**WHAT YOU NEED TO DO:** Recast the lines in the rows below as one numbered list, omitting any blank lines.

• • • •

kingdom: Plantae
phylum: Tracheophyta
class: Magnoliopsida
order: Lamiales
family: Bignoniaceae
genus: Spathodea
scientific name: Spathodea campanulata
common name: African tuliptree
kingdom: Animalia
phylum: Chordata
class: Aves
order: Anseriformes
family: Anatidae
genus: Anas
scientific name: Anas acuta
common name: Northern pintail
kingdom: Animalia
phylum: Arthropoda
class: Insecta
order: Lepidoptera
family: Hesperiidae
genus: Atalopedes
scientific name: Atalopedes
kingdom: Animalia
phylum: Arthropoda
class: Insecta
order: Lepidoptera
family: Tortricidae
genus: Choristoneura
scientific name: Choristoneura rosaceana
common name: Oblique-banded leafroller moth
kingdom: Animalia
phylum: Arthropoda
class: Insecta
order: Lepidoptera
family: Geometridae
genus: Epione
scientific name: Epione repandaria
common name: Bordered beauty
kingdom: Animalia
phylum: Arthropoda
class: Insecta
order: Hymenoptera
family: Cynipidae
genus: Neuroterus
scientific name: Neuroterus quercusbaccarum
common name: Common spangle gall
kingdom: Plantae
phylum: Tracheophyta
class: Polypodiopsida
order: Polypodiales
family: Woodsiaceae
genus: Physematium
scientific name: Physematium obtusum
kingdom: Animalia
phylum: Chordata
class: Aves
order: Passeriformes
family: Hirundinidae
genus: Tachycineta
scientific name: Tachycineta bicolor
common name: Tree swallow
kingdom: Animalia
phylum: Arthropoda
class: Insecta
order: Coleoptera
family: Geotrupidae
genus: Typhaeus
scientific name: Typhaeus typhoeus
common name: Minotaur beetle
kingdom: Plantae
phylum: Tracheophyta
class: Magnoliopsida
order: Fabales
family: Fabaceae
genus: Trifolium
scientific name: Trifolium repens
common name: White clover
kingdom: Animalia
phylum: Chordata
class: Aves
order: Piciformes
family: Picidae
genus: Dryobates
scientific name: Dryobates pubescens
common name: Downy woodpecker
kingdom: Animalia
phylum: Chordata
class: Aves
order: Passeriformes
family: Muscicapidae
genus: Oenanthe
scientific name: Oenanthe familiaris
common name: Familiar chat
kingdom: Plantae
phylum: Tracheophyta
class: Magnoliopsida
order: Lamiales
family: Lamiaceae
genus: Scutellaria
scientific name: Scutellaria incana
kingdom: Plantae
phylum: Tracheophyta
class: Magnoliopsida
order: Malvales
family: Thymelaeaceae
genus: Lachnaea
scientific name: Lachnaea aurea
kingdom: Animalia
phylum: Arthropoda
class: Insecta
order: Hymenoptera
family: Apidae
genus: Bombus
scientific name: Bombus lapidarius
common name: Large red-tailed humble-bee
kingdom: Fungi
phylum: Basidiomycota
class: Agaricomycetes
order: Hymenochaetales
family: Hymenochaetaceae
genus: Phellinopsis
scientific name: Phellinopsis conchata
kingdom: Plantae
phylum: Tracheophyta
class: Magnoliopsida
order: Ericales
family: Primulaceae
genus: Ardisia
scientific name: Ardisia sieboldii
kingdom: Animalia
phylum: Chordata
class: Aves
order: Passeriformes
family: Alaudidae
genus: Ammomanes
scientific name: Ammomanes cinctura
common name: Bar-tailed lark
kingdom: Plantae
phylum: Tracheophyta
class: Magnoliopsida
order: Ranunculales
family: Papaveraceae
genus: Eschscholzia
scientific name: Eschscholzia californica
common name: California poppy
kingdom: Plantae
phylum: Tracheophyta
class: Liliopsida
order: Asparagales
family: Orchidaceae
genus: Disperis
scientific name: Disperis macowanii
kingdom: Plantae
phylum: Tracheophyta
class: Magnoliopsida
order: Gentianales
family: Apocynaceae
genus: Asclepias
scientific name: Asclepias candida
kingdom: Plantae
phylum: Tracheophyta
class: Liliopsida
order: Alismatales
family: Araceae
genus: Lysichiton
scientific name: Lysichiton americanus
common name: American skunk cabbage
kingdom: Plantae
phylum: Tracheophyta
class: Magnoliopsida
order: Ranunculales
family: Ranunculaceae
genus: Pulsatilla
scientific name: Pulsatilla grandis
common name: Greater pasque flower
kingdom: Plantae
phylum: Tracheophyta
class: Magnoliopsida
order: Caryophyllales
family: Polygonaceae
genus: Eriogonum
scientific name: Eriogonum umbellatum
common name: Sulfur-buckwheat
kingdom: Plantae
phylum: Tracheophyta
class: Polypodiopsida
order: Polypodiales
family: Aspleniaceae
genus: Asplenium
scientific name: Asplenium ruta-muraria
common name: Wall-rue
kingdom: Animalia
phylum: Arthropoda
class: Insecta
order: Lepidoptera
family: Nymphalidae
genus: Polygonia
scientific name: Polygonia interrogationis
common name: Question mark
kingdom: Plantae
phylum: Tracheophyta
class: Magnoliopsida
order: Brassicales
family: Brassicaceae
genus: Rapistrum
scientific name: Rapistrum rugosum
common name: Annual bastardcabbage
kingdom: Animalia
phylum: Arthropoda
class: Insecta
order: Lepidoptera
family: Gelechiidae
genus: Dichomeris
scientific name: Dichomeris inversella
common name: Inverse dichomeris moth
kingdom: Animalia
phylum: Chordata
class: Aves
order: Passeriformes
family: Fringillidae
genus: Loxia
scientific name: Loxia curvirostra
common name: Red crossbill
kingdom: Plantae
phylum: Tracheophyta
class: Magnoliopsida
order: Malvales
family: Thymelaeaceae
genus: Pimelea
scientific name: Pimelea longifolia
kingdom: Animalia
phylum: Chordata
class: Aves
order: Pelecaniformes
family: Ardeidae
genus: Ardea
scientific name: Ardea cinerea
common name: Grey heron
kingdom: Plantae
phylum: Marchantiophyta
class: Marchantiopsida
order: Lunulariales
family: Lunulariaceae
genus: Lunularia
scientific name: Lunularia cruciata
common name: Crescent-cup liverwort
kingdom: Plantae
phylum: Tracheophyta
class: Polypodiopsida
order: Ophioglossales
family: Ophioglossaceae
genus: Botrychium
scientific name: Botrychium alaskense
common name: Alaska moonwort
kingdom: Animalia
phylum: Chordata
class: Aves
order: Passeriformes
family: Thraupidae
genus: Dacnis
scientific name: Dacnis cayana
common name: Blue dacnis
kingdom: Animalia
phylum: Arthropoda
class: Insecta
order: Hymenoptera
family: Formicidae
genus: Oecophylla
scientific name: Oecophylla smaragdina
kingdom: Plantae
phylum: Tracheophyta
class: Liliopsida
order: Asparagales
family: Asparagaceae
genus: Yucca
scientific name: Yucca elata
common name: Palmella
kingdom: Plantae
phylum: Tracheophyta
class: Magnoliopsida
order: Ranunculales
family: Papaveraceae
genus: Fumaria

• • • •

**SOLUTION TO THIS TASK:**
1. kingdom: Plantae
2. phylum: Tracheophyta
3. class: Magnoliopsida
4. order: Lamiales
5. family: Bignoniaceae
6. genus: Spathodea
7. scientific name: Spathodea campanulata
8. common name: African tuliptree
9. kingdom: Animalia
10. phylum: Chordata
11. class: Aves
12. order: Anseriformes
13. family: Anatidae
14. genus: Anas
15. scientific name: Anas acuta
16. common name: Northern pintail
17. kingdom: Animalia
18. phylum: Arthropoda
19. class: Insecta
20. order: Lepidoptera
21. family: Hesperiidae
22. genus: Atalopedes
23. scientific name: Atalopedes
24. kingdom: Animalia
25. phylum: Arthropoda
26. class: Insecta
27. order: Lepidoptera
28. family: Tortricidae
29. genus: Choristoneura
30. scientific name: Choristoneura rosaceana
31. common name: Oblique-banded leafroller moth
32. kingdom: Animalia
33. phylum: Arthropoda
34. class: Insecta
35. order: Lepidoptera
36. family: Geometridae
37. genus: Epione
38. scientific name: Epione repandaria
39. common name: Bordered beauty
40. kingdom: Animalia
41. phylum: Arthropoda
42. class: Insecta
43. order: Hymenoptera
44. family: Cynipidae
45. genus: Neuroterus
46. scientific name: Neuroterus quercusbaccarum
47. common name: Common spangle gall
48. kingdom: Plantae
49. phylum: Tracheophyta
50. class: Polypodiopsida
51. order: Polypodiales
52. family: Woodsiaceae
53. genus: Physematium
54. scientific name: Physematium obtusum
55. kingdom: Animalia
56. phylum: Chordata
57. class: Aves
58. order: Passeriformes
59. family: Hirundinidae
60. genus: Tachycineta
61. scientific name: Tachycineta bicolor
62. common name: Tree swallow
63. kingdom: Animalia
64. phylum: Arthropoda
65. class: Insecta
66. order: Coleoptera
67. family: Geotrupidae
68. genus: Typhaeus
69. scientific name: Typhaeus typhoeus
70. common name: Minotaur beetle
71. kingdom: Plantae
72. phylum: Tracheophyta
73. class: Magnoliopsida
74. order: Fabales
75. family: Fabaceae
76. genus: Trifolium
77. scientific name: Trifolium repens
78. common name: White clover
79. kingdom: Animalia
80. phylum: Chordata
81. class: Aves
82. order: Piciformes
83. family: Picidae
84. genus: Dryobates
85. scientific name: Dryobates pubescens
86. common name: Downy woodpecker
87. kingdom: Animalia
88. phylum: Chordata
89. class: Aves
90. order: Passeriformes
91. family: Muscicapidae
92. genus: Oenanthe
93. scientific name: Oenanthe familiaris
94. common name: Familiar chat
95. kingdom: Plantae
96. phylum: Tracheophyta
97. class: Magnoliopsida
98. order: Lamiales
99. family: Lamiaceae
100. genus: Scutellaria
101. scientific name: Scutellaria incana
102. kingdom: Plantae
103. phylum: Tracheophyta
104. class: Magnoliopsida
105. order: Malvales
106. family: Thymelaeaceae
107. genus: Lachnaea
108. scientific name: Lachnaea aurea
109. kingdom: Animalia
110. phylum: Arthropoda
111. class: Insecta
112. order: Hymenoptera
113. family: Apidae
114. genus: Bombus
115. scientific name: Bombus lapidarius
116. common name: Large red-tailed humble-bee
117. kingdom: Fungi
118. phylum: Basidiomycota
119. class: Agaricomycetes
120. order: Hymenochaetales
121. family: Hymenochaetaceae
122. genus: Phellinopsis
123. scientific name: Phellinopsis conchata
124. kingdom: Plantae
125. phylum: Tracheophyta
126. class: Magnoliopsida
127. order: Ericales
128. family: Primulaceae
129. genus: Ardisia
130. scientific name: Ardisia sieboldii
131. kingdom: Animalia
132. phylum: Chordata
133. class: Aves
134. order: Passeriformes
135. family: Alaudidae
136. genus: Ammomanes
137. scientific name: Ammomanes cinctura
138. common name: Bar-tailed lark
139. kingdom: Plantae
140. phylum: Tracheophyta
141. class: Magnoliopsida
142. order: Ranunculales
143. family: Papaveraceae
144. genus: Eschscholzia
145. scientific name: Eschscholzia californica
146. common name: California poppy
147. kingdom: Plantae
148. phylum: Tracheophyta
149. class: Liliopsida
150. order: Asparagales
151. family: Orchidaceae
152. genus: Disperis
153. scientific name: Disperis macowanii
154. kingdom: Plantae
155. phylum: Tracheophyta
156. class: Magnoliopsida
157. order: Gentianales
158. family: Apocynaceae
159. genus: Asclepias
160. scientific name: Asclepias candida
161. kingdom: Plantae
162. phylum: Tracheophyta
163. class: Liliopsida
164. order: Alismatales
165. family: Araceae
166. genus: Lysichiton
167. scientific name: Lysichiton americanus
168. common name: American skunk cabbage
169. kingdom: Plantae
170. phylum: Tracheophyta
171. class: Magnoliopsida
172. order: Ranunculales
173. family: Ranunculaceae
174. genus: Pulsatilla
175. scientific name: Pulsatilla grandis
176. common name: Greater pasque flower
177. kingdom: Plantae
178. phylum: Tracheophyta
179. class: Magnoliopsida
180. order: Caryophyllales
181. family: Polygonaceae
182. genus: Eriogonum
183. scientific name: Eriogonum umbellatum
184. common name: Sulfur-buckwheat
185. kingdom: Plantae
186. phylum: Tracheophyta
187. class: Polypodiopsida
188. order: Polypodiales
189. family: Aspleniaceae
190. genus: Asplenium
191. scientific name: Asplenium ruta-muraria
192. common name: Wall-rue
193. kingdom: Animalia
194. phylum: Arthropoda
195. class: Insecta
196. order: Lepidoptera
197. family: Nymphalidae
198. genus: Polygonia
199. scientific name: Polygonia interrogationis
200. common name: Question mark
201. kingdom: Plantae
202. phylum: Tracheophyta
203. class: Magnoliopsida
204. order: Brassicales
205. family: Brassicaceae
206. genus: Rapistrum
207. scientific name: Rapistrum rugosum
208. common name: Annual bastardcabbage
209. kingdom: Animalia
210. phylum: Arthropoda
211. class: Insecta
212. order: Lepidoptera
213. family: Gelechiidae
214. genus: Dichomeris
215. scientific name: Dichomeris inversella
216. common name: Inverse dichomeris moth
217. kingdom: Animalia
218. phylum: Chordata
219. class: Aves
220. order: Passeriformes
221. family: Fringillidae
222. genus: Loxia
223. scientific name: Loxia curvirostra
224. common name: Red crossbill
225. kingdom: Plantae
226. phylum: Tracheophyta
227. class: Magnoliopsida
228. order: Malvales
229. family: Thymelaeaceae
230. genus: Pimelea
231. scientific name: Pimelea longifolia
232. kingdom: Animalia
233. phylum: Chordata
234. class: Aves
235. order: Pelecaniformes
236. family: Ardeidae
237. genus: Ardea
238. scientific name: Ardea cinerea
239. common name: Grey heron
240. kingdom: Plantae
241. phylum: Marchantiophyta
242. class: Marchantiopsida
243. order: Lunulariales
244. family: Lunulariaceae
245. genus: Lunularia
246. scientific name: Lunularia cruciata
247. common name: Crescent-cup liverwort
248. kingdom: Plantae
249. phylum: Tracheophyta
250. class: Polypodiopsida
251. order: Ophioglossales
252. family: Ophioglossaceae
253. genus: Botrychium
254. scientific name: Botrychium alaskense
255. common name: Alaska moonwort
256. kingdom: Animalia
257. phylum: Chordata
258. class: Aves
259. order: Passeriformes
260. family: Thraupidae
261. genus: Dacnis
262. scientific name: Dacnis cayana
263. common name: Blue dacnis
264. kingdom: Animalia
265. phylum: Arthropoda
266. class: Insecta
267. order: Hymenoptera
268. family: Formicidae
269. genus: Oecophylla
270. scientific name: Oecophylla smaragdina
271. kingdom: Plantae
272. phylum: Tracheophyta
273. class: Liliopsida
274. order: Asparagales
275. family: Asparagaceae
276. genus: Yucca
277. scientific name: Yucca elata
278. common name: Palmella
279. kingdom: Plantae
280. phylum: Tracheophyta
281. class: Magnoliopsida
282. order: Ranunculales
283. family: Papaveraceae
284. genus: Fumaria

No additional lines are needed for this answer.